(Dataset items)
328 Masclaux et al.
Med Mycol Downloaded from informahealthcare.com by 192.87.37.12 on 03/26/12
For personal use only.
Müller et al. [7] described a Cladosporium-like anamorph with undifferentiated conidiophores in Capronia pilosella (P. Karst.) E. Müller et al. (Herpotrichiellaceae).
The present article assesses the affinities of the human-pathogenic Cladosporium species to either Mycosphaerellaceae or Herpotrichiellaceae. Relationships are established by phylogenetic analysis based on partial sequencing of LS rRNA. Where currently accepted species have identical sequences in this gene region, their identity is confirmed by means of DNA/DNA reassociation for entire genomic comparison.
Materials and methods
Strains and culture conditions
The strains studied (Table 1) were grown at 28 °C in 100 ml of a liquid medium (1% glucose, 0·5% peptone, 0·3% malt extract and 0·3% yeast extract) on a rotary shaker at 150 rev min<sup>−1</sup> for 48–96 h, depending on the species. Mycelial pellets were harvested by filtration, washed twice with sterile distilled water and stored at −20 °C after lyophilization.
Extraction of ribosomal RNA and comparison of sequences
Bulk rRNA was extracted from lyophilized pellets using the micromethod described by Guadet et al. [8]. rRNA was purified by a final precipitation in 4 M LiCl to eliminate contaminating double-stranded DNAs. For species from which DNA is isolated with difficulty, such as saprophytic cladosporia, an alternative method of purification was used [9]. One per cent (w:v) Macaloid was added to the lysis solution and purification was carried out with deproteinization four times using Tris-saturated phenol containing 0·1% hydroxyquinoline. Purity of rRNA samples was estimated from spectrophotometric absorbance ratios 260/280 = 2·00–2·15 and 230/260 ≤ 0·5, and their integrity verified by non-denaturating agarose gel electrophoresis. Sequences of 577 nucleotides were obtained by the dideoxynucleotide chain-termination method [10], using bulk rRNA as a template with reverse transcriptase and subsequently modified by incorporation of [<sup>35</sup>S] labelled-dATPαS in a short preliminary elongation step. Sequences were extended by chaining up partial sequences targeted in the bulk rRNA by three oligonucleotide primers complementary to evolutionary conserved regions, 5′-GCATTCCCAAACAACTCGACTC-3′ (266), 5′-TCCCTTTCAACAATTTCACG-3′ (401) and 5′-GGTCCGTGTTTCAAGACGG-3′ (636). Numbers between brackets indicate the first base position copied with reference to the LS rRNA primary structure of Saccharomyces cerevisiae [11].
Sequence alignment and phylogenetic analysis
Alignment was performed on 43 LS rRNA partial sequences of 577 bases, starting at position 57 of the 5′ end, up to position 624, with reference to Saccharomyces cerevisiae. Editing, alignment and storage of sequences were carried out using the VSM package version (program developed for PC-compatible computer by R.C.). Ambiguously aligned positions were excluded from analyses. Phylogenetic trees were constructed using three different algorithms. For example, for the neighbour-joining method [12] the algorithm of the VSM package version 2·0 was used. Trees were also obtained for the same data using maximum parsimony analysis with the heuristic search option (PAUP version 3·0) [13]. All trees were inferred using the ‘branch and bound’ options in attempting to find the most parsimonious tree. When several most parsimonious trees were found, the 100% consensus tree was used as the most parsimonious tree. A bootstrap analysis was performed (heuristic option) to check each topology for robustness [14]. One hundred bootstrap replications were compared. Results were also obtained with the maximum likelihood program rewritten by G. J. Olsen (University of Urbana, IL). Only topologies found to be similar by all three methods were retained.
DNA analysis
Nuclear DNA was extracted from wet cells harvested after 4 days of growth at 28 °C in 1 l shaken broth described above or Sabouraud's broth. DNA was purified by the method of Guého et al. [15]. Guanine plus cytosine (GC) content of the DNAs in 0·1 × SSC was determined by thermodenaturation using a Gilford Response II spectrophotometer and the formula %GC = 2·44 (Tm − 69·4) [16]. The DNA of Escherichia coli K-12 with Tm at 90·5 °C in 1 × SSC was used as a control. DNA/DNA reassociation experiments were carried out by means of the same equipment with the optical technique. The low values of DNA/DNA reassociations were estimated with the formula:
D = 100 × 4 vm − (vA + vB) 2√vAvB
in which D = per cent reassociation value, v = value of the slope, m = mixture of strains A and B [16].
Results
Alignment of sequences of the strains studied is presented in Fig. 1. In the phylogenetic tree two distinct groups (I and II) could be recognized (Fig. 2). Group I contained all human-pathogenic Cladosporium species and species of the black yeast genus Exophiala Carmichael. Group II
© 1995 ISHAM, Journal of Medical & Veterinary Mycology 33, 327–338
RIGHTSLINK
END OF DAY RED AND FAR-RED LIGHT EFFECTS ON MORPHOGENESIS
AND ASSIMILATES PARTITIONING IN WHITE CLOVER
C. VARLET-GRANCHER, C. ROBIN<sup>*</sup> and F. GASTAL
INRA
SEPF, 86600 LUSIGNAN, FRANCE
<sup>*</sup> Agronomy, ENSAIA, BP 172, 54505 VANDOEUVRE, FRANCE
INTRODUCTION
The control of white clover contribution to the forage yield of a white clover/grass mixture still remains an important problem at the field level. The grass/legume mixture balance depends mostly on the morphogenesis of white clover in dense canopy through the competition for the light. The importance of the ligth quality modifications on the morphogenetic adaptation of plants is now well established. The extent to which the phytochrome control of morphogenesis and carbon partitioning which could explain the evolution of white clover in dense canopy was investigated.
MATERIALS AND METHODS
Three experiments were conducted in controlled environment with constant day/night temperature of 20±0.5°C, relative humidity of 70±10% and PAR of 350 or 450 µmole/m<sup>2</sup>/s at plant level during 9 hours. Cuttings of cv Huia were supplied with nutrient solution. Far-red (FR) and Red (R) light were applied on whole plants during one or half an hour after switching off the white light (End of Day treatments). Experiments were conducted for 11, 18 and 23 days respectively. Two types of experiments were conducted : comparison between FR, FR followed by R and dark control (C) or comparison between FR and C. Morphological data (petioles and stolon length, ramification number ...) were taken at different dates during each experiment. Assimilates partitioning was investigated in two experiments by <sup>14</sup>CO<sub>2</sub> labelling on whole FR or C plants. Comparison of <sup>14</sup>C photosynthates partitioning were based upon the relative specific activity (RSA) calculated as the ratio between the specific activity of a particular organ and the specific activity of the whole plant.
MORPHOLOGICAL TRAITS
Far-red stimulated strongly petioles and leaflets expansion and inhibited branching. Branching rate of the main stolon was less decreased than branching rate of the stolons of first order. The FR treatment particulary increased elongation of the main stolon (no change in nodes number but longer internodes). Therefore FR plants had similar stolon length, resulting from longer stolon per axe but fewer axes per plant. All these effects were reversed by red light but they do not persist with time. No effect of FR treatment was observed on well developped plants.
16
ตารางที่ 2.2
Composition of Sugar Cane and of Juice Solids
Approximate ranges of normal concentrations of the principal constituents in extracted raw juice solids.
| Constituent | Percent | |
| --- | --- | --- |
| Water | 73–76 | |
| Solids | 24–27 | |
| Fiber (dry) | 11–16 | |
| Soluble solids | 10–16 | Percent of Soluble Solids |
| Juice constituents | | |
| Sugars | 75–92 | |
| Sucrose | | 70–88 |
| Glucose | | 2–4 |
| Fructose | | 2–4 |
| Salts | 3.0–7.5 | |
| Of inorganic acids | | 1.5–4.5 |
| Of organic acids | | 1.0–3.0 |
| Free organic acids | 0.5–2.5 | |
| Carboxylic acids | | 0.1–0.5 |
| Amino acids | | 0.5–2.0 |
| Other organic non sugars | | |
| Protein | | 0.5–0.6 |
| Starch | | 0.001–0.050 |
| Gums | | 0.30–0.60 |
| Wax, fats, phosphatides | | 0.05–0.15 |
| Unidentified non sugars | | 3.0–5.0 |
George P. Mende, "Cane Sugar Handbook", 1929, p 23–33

> **WHAT TO PRODUCE**:
Write all the records out again. Nothing may differ from the original.

> **RESPONSE TO THE TASK**:
328 Masclaux et al.
Med Mycol Downloaded from informahealthcare.com by 192.87.37.12 on 03/26/12
For personal use only.
Müller et al. [7] described a Cladosporium-like anamorph with undifferentiated conidiophores in Capronia pilosella (P. Karst.) E. Müller et al. (Herpotrichiellaceae).
The present article assesses the affinities of the human-pathogenic Cladosporium species to either Mycosphaerellaceae or Herpotrichiellaceae. Relationships are established by phylogenetic analysis based on partial sequencing of LS rRNA. Where currently accepted species have identical sequences in this gene region, their identity is confirmed by means of DNA/DNA reassociation for entire genomic comparison.
Materials and methods
Strains and culture conditions
The strains studied (Table 1) were grown at 28 °C in 100 ml of a liquid medium (1% glucose, 0·5% peptone, 0·3% malt extract and 0·3% yeast extract) on a rotary shaker at 150 rev min<sup>−1</sup> for 48–96 h, depending on the species. Mycelial pellets were harvested by filtration, washed twice with sterile distilled water and stored at −20 °C after lyophilization.
Extraction of ribosomal RNA and comparison of sequences
Bulk rRNA was extracted from lyophilized pellets using the micromethod described by Guadet et al. [8]. rRNA was purified by a final precipitation in 4 M LiCl to eliminate contaminating double-stranded DNAs. For species from which DNA is isolated with difficulty, such as saprophytic cladosporia, an alternative method of purification was used [9]. One per cent (w:v) Macaloid was added to the lysis solution and purification was carried out with deproteinization four times using Tris-saturated phenol containing 0·1% hydroxyquinoline. Purity of rRNA samples was estimated from spectrophotometric absorbance ratios 260/280 = 2·00–2·15 and 230/260 ≤ 0·5, and their integrity verified by non-denaturating agarose gel electrophoresis. Sequences of 577 nucleotides were obtained by the dideoxynucleotide chain-termination method [10], using bulk rRNA as a template with reverse transcriptase and subsequently modified by incorporation of [<sup>35</sup>S] labelled-dATPαS in a short preliminary elongation step. Sequences were extended by chaining up partial sequences targeted in the bulk rRNA by three oligonucleotide primers complementary to evolutionary conserved regions, 5′-GCATTCCCAAACAACTCGACTC-3′ (266), 5′-TCCCTTTCAACAATTTCACG-3′ (401) and 5′-GGTCCGTGTTTCAAGACGG-3′ (636). Numbers between brackets indicate the first base position copied with reference to the LS rRNA primary structure of Saccharomyces cerevisiae [11].
Sequence alignment and phylogenetic analysis
Alignment was performed on 43 LS rRNA partial sequences of 577 bases, starting at position 57 of the 5′ end, up to position 624, with reference to Saccharomyces cerevisiae. Editing, alignment and storage of sequences were carried out using the VSM package version (program developed for PC-compatible computer by R.C.). Ambiguously aligned positions were excluded from analyses. Phylogenetic trees were constructed using three different algorithms. For example, for the neighbour-joining method [12] the algorithm of the VSM package version 2·0 was used. Trees were also obtained for the same data using maximum parsimony analysis with the heuristic search option (PAUP version 3·0) [13]. All trees were inferred using the ‘branch and bound’ options in attempting to find the most parsimonious tree. When several most parsimonious trees were found, the 100% consensus tree was used as the most parsimonious tree. A bootstrap analysis was performed (heuristic option) to check each topology for robustness [14]. One hundred bootstrap replications were compared. Results were also obtained with the maximum likelihood program rewritten by G. J. Olsen (University of Urbana, IL). Only topologies found to be similar by all three methods were retained.
DNA analysis
Nuclear DNA was extracted from wet cells harvested after 4 days of growth at 28 °C in 1 l shaken broth described above or Sabouraud's broth. DNA was purified by the method of Guého et al. [15]. Guanine plus cytosine (GC) content of the DNAs in 0·1 × SSC was determined by thermodenaturation using a Gilford Response II spectrophotometer and the formula %GC = 2·44 (Tm − 69·4) [16]. The DNA of Escherichia coli K-12 with Tm at 90·5 °C in 1 × SSC was used as a control. DNA/DNA reassociation experiments were carried out by means of the same equipment with the optical technique. The low values of DNA/DNA reassociations were estimated with the formula:
D = 100 × 4 vm − (vA + vB) 2√vAvB
in which D = per cent reassociation value, v = value of the slope, m = mixture of strains A and B [16].
Results
Alignment of sequences of the strains studied is presented in Fig. 1. In the phylogenetic tree two distinct groups (I and II) could be recognized (Fig. 2). Group I contained all human-pathogenic Cladosporium species and species of the black yeast genus Exophiala Carmichael. Group II
© 1995 ISHAM, Journal of Medical & Veterinary Mycology 33, 327–338
RIGHTSLINK
END OF DAY RED AND FAR-RED LIGHT EFFECTS ON MORPHOGENESIS
AND ASSIMILATES PARTITIONING IN WHITE CLOVER
C. VARLET-GRANCHER, C. ROBIN<sup>*</sup> and F. GASTAL
INRA
SEPF, 86600 LUSIGNAN, FRANCE
<sup>*</sup> Agronomy, ENSAIA, BP 172, 54505 VANDOEUVRE, FRANCE
INTRODUCTION
The control of white clover contribution to the forage yield of a white clover/grass mixture still remains an important problem at the field level. The grass/legume mixture balance depends mostly on the morphogenesis of white clover in dense canopy through the competition for the light. The importance of the ligth quality modifications on the morphogenetic adaptation of plants is now well established. The extent to which the phytochrome control of morphogenesis and carbon partitioning which could explain the evolution of white clover in dense canopy was investigated.
MATERIALS AND METHODS
Three experiments were conducted in controlled environment with constant day/night temperature of 20±0.5°C, relative humidity of 70±10% and PAR of 350 or 450 µmole/m<sup>2</sup>/s at plant level during 9 hours. Cuttings of cv Huia were supplied with nutrient solution. Far-red (FR) and Red (R) light were applied on whole plants during one or half an hour after switching off the white light (End of Day treatments). Experiments were conducted for 11, 18 and 23 days respectively. Two types of experiments were conducted : comparison between FR, FR followed by R and dark control (C) or comparison between FR and C. Morphological data (petioles and stolon length, ramification number ...) were taken at different dates during each experiment. Assimilates partitioning was investigated in two experiments by <sup>14</sup>CO<sub>2</sub> labelling on whole FR or C plants. Comparison of <sup>14</sup>C photosynthates partitioning were based upon the relative specific activity (RSA) calculated as the ratio between the specific activity of a particular organ and the specific activity of the whole plant.
MORPHOLOGICAL TRAITS
Far-red stimulated strongly petioles and leaflets expansion and inhibited branching. Branching rate of the main stolon was less decreased than branching rate of the stolons of first order. The FR treatment particulary increased elongation of the main stolon (no change in nodes number but longer internodes). Therefore FR plants had similar stolon length, resulting from longer stolon per axe but fewer axes per plant. All these effects were reversed by red light but they do not persist with time. No effect of FR treatment was observed on well developped plants.
16
ตารางที่ 2.2
Composition of Sugar Cane and of Juice Solids
Approximate ranges of normal concentrations of the principal constituents in extracted raw juice solids.
| Constituent | Percent | |
| --- | --- | --- |
| Water | 73–76 | |
| Solids | 24–27 | |
| Fiber (dry) | 11–16 | |
| Soluble solids | 10–16 | Percent of Soluble Solids |
| Juice constituents | | |
| Sugars | 75–92 | |
| Sucrose | | 70–88 |
| Glucose | | 2–4 |
| Fructose | | 2–4 |
| Salts | 3.0–7.5 | |
| Of inorganic acids | | 1.5–4.5 |
| Of organic acids | | 1.0–3.0 |
| Free organic acids | 0.5–2.5 | |
| Carboxylic acids | | 0.1–0.5 |
| Amino acids | | 0.5–2.0 |
| Other organic non sugars | | |
| Protein | | 0.5–0.6 |
| Starch | | 0.001–0.050 |
| Gums | | 0.30–0.60 |
| Wax, fats, phosphatides | | 0.05–0.15 |
| Unidentified non sugars | | 3.0–5.0 |
George P. Mende, "Cane Sugar Handbook", 1929, p 23–33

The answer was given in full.